代表的な指標としては、以下の5つが挙げられます。
・総資本回転率
・仕入債務回転率
・売上債権回転率
・有形固定資産回転率
・棚卸資産回転率
5.生産性分析(資源の活用能力)
企業が導入した従業員や設備等の経営資源を、どのくらい効率的に活用できているか分析する方法です。
代表的な指標としては、以下の5つが挙げられます。
・物的生産性
・付加価値生産性
・全要素生産性
この分析により生産性の現状を可視化することができ、目標設定や施策の提案が行いやすくなります。
財務分析に必要不可欠な財務諸表とは
財務分析を行うためには財務諸表が必要不可欠です。ではこの書類はどのような目的で利用されているのでしょうか。ここでは、財務諸表の役割と主に利用される3つの書類について紹介していきます。
企業の経営状態の把握に必要
財務諸表は、決算という形で企業の経営状況を公開するために必要な書類です。経営に関する事項を数値で表すことで客観的に把握できます。この書類により公開された情報は、銀行等の金融機関から融資を受ける時や、取引先との決済方法や期間を決める時の判断材料になります。
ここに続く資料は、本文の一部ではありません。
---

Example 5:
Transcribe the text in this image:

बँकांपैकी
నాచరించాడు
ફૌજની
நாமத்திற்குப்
また、M&Aでは買い手企業が売り手企業の経営状況を把握するために必要不可欠です。財務諸表から過去の経営状況の推移を分析することが欠かせません。このように自社だけでなく相手企業の経営状態を把握するためにも利用されています。
企業価値を測るために必要
M&Aにおいて、企業価値を測り買収価格を決定するために欠かせない判断材料です。企業価値を算定するためには、主に時価純資産法、DCF法、類似会社比較法の3つが利用されます。
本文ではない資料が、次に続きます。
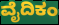
ವೈದಿಕಂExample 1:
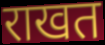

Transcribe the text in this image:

राखत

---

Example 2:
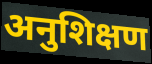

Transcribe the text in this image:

अनुशिक्षण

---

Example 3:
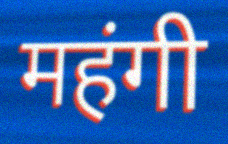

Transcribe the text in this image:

महंगी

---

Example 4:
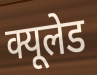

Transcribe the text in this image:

क्यूलेड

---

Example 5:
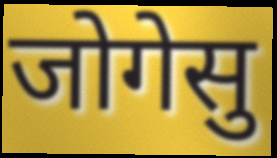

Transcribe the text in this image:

जोगेसु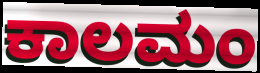
ಕಾಲಮಂ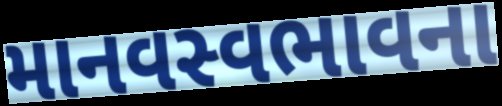
માનવસ્વભાવના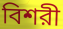
বিশরীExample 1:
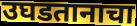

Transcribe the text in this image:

उघडतानाचा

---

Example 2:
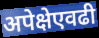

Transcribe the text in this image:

अपेक्षेएवढी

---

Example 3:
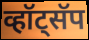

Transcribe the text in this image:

व्हॉट्सॅप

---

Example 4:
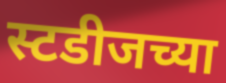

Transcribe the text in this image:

स्टडीजच्या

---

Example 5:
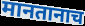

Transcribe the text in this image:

मानतानाचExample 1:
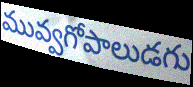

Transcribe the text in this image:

మువ్వగోపాలుడగు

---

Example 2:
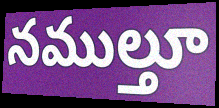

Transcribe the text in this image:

నముల్తూ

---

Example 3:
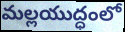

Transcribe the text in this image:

మల్లయుద్ధంలో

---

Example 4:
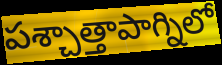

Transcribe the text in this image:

పశ్చాత్తాపాగ్నిలో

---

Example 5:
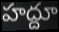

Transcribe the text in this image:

హద్దూ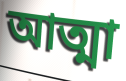
আত্মা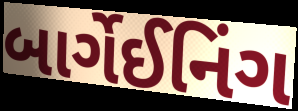
બાર્ગેઈનિંગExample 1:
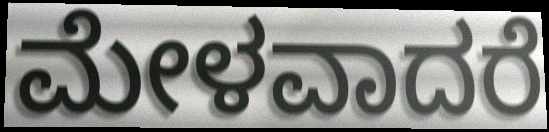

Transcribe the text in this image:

現在は、時価純資産法とDCF法の2つの方法で評価を行い、中間の数値を評価額として反映するやり方が一般的です。この評価を行うために財務諸表は欠かせません。
必要となる主な書類(財務三表)
財務分析において必要となる主な書類は3つです。
・貸借対照表:バランスシートとも呼ばれ、企業が所有している財産が把握できる書類です。借入金がどれくらいあるのかを分析することで倒産のリスクを明らかにすることもできます。
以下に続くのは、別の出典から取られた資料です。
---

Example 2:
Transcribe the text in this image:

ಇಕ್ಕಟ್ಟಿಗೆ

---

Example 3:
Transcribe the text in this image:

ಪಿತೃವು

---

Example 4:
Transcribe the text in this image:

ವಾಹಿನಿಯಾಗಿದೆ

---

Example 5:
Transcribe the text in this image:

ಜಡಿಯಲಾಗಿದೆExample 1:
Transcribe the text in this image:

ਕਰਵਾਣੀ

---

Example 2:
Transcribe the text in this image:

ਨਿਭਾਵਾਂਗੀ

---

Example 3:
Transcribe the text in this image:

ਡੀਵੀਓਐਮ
・損益計算書:事業年度の売上や利益がわかる書類です。収益力や収益構造を分析するために欠かせません。
・キャッシュフロー計算書:企業のお金の流れを知るために必要な書類です。損益計算書上では利益が上がっているが資金繰りが悪化してしまう、という事態を防ぐためにも欠かせません。
M&Aにおける財務分析の注意点
M&Aで財務分析を行う場合は、結果をどのように判断するかを知っておく必要があります。ポイントとしては結果を比較することが大切です。ここでは他社との比較と、自社における比較について紹介していきます。
業界内での価値把握のため競合他社と比較する
他社との比較により、市場における自社の立ち位置を把握することができます。それにより自社に足りていない課題点を発見することができるため、改善のための対策が立てやすくなるでしょう。
将来性や課題把握のため過去から現在で比較する
自社の現在の経営状況と過去の経営状況を比較することで、どのように成長してきたか、どこでつまずいたのか把握することができます。それにより課題の発見や改善状況を把握することができますし、今後の成長性を測ることも可能となるでしょう。
まとめ:M&Aにおける財務分析はリスク回避のためにも必要不可欠
本記事では、M&Aにおける財務分析についての基礎知識を紹介しました。これらは買い手企業が売り手企業の経営状況を把握し、リスクを回避するためにも欠かせない分析です。今後、M&Aを検討・実施するためにも目的や役割等への理解を深めておきましょう。